On the foundry side, some semiconductor manufacturers may handle everything from providing and tuning the models to their technology. These models may be physical models, or partially physical, and partially empirical to match the technology. Some foundries even develop their own aging interface that can be used in running circuit simulation across each of the EDA vendor solutions today.

This aging interface is necessary to run aging simulation, and today each of the largest EDA tools providers has its own solution for aging. There is growing concern that the foundries may not want to continue supporting all of these solutions, and as a result, the CMC has been working for the past seven years on developing a standard aging interface, the open model interface (OMI). This is simulator agnostic, so if it is supported by any of the EDA vendor tools from different EDA providers, it can provide them a single interface that can be used by the foundries. All they need to do is to develop their own model, place it inside the interface and it should be working across different EDA vendors.

Proponents suggest this would also free customers to not be reliant on a single solution from a single EDA vendor. Instead of focusing on the interface itself, industry efforts could be addressing how accurately the models represent the technology that’s needed by the industry and customers today.

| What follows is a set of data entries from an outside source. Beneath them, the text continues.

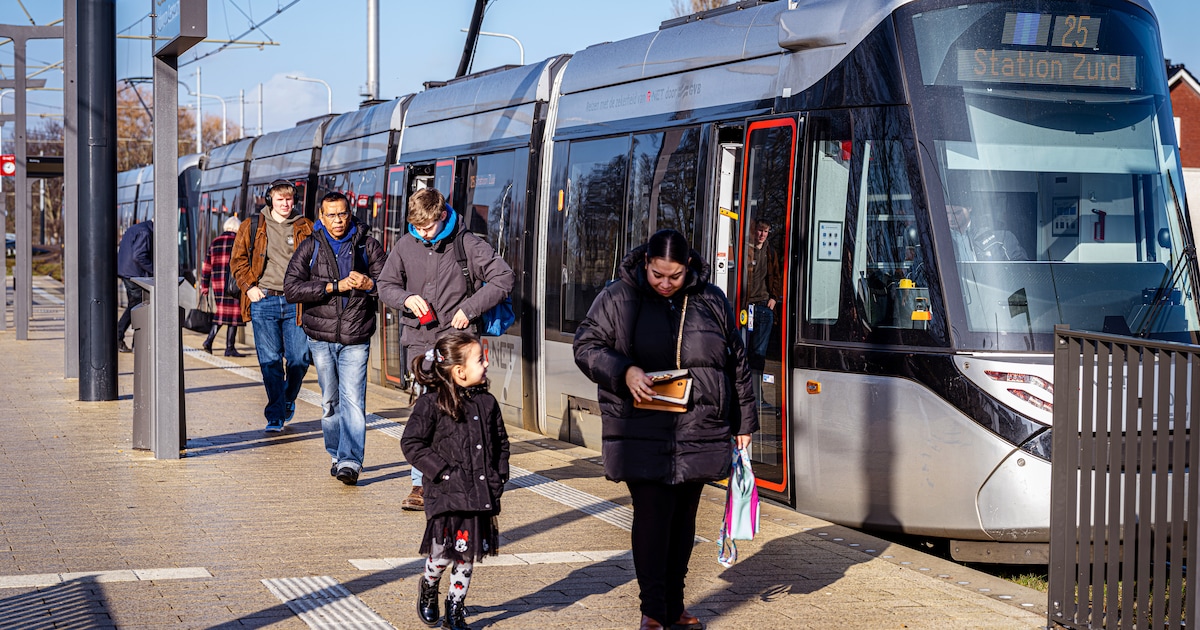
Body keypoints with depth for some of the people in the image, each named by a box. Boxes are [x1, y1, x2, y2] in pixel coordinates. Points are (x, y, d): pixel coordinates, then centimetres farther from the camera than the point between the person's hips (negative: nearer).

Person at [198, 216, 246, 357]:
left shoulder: (214, 243, 11)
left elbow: (206, 267, 13)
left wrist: (204, 286, 19)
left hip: (218, 284, 5)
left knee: (220, 312, 16)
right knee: (233, 314, 1)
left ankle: (209, 340, 2)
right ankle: (230, 348, 3)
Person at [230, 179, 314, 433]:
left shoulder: (305, 228, 9)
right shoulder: (252, 228, 8)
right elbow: (238, 260, 11)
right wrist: (249, 287, -1)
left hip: (295, 301, 1)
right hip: (264, 301, 0)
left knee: (300, 358, -1)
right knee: (269, 361, -2)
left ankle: (288, 399, 27)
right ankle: (275, 415, 5)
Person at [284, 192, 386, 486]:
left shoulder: (368, 246, 6)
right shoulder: (310, 247, 5)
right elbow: (292, 288, -8)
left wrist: (369, 284, -17)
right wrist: (335, 286, -14)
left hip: (356, 338, -2)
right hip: (321, 337, 2)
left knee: (353, 399, -12)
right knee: (330, 401, 10)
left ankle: (350, 462, -17)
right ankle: (336, 455, 24)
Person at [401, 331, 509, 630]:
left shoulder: (487, 403, 7)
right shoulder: (431, 404, -9)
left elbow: (501, 443, 18)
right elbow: (411, 443, -9)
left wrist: (498, 476, 6)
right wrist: (442, 471, -13)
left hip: (481, 495, 5)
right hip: (448, 495, -5)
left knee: (468, 555, 10)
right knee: (444, 552, -4)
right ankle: (429, 586, 29)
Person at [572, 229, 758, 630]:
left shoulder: (712, 302, 7)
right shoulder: (618, 299, -1)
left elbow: (737, 363, 15)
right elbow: (586, 347, 2)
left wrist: (744, 422, 15)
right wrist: (624, 372, -15)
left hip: (700, 434, 3)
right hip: (643, 436, -3)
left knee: (683, 521, 10)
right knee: (652, 518, -8)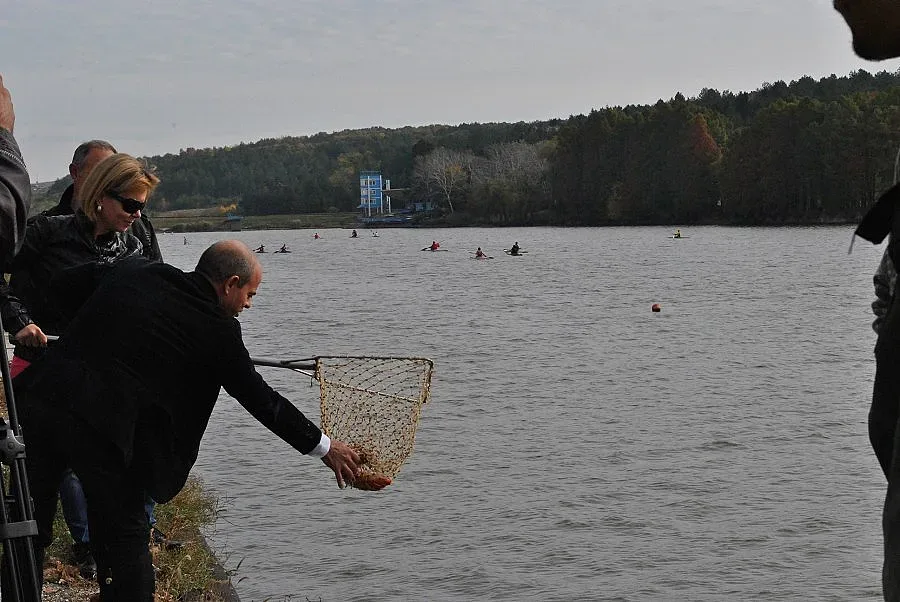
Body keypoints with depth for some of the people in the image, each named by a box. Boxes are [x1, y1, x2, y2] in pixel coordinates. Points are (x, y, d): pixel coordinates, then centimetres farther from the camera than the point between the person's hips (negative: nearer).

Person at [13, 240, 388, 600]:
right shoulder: (216, 328, -1)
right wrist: (324, 447, 15)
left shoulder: (131, 271, 12)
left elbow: (66, 284, 23)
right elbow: (260, 399, 5)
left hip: (42, 392, 5)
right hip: (101, 425, -5)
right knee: (124, 535, 13)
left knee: (30, 532, 18)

Until the standards discussion is worked out, multiple parties will forge ahead to improve device reliability by addressing aging and NBTI in whatever way they can.


David Leary says:

Ann, it’s very difficult to find parameters (gamma and Ea) for bias life testing (HTOL) reliability modeling for BTI Vt instability. For such modeling for FinFET silicon, I see Ea ranging from 0.4 to 0.53 eV, and gamma ranging from 6 to 15 V-1. Can you comment on what you are finding is industry standard for FinFET silicon?

Narek Shukhyan says:

That’s a very interesting article.
I guess if there is an article regarding Wafer Level Reliability and it’s testing challanges on your website.